Typhoid fever is a severe systemic infection caused by a Gram-negative bacterium that belongs to the family Enterobacteriaceae, and is known commonly as Salmonella enterica subsp. Enteric serovar Typhi (S. Typhi) [1] [2] [3]. There are over 2500 Salmonella serotypes and over 50% of them are associated with Salmonella enterica subsp. enterica, which accounts for the majority of Salmonella infections in humans [1] [4].

Globally, it is estimated to cause approximately 21 million episodes of illnesses and 222,000 deaths [3]. In Ghana, typhoid is ranked among the top 20 Outpatient Department (OPD) cases and accounts for 0.92% of all hospital admissions [5]. Humans are the only known reservoir of the bacterium [6]. Transmission of typhoid is mainly faecal-oral. The bacteria subsequently multiply in the intestinal tract and disseminate into the bloodstream [7]. Most typhoid patients recover after experiencing several weeks of febrile illness; however, 10% - 15% of patients proceed to develop serious complications [8]. Between 2% - 3% of persons who survive the acute phase of typhoid fever will harbour S. Typhi and shed the bacteria in their stools for years afterward as chronic typhoid fever carriers [9]. Furthermore, S. Typhi possesses the capacity to invade, survive, and replicate within mononuclear phagocytes from where they are later shed into the blood stream [10]. This feature of host defense evasion by the bacterium enables it to exhibit a persistent infection [11].

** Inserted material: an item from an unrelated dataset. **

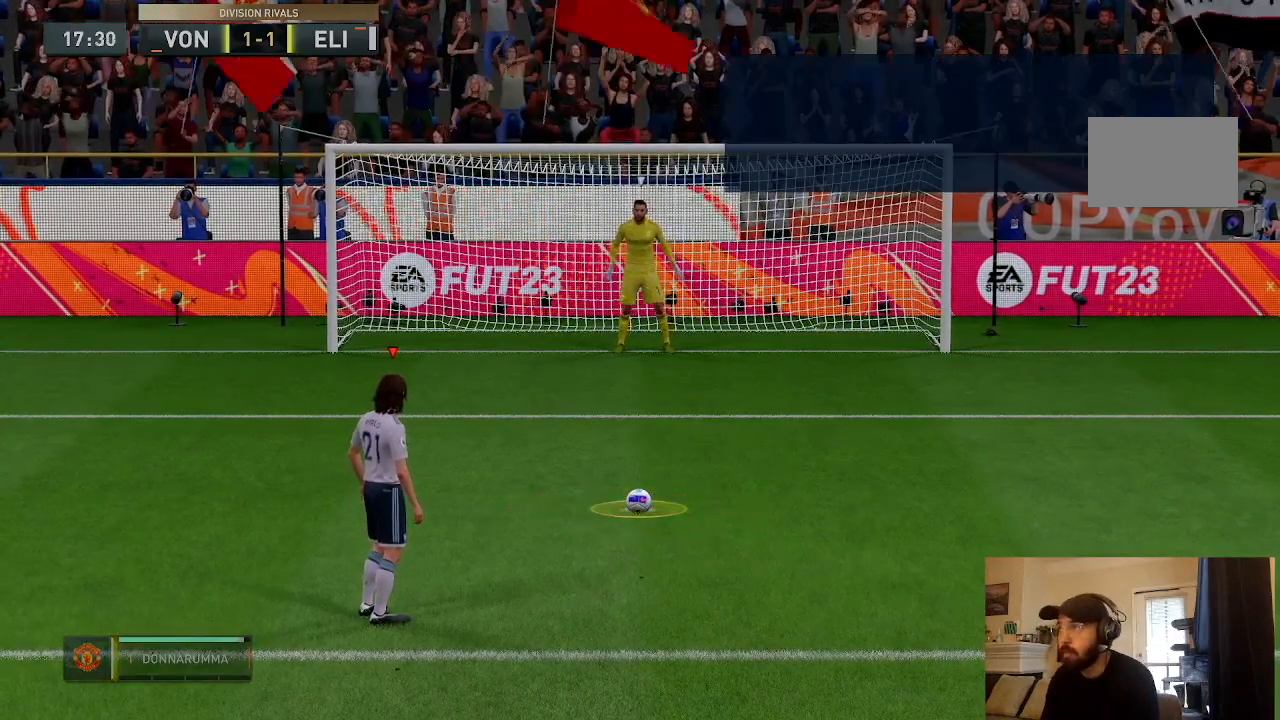
{"buttons": ["R2"], "left_stick": "center", "right_stick": "center", "events": []}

In non-epidemic areas, these chronic asymptomatic carriers can serve as an important reservoir of the infection to others via direct contact or through contaminated food or water [12] [13] [14]. A study by Kuubiere et al. [14] in Northern Ghana revealed an alarming prevalence of typhoid intestinal perforation of 43.3%. Another study by Nsutebul et al. [15] in Cameroon observed significant Salmonella antibody titres in more than 10% of apparently healthy blood donors, highlighting the probability of S. Typhi being transmitted via blood transfusion. Furthermore, Naheed et al. [16] observed that blood samples which harbored Salmonella species or toxins could cause severe, and often fatal, post-transfusion infections. Typhoid fever is endemic in Ghana, however, there is paucity of information on the prevalence of this causative bacterium and its risk factors among blood donors in Ghana. This study aimed to determine the occurrence of blood culture positivity for S. Typhi with the prevalence of IgM and IgG antibodies among blood donors at a blood replacement center in a hospital in Ghana. Information from this study will provide relevant information for policy makers in blood transfusion services.

2. Materials and Methods

This was a cross-sectional study design and comprised a total of 400 apparently healthy, consenting blood donors of aged 18 years to 55 years at the blood bank of Tema General Hospital in Ghana from May, 2018 to April, 2019. Individuals with a current febrile or diarrheal illness or those who had taken antibiotics in the past two weeks, or had a history of typhoid vaccination, as well as those who did not give consent were excluded from the study.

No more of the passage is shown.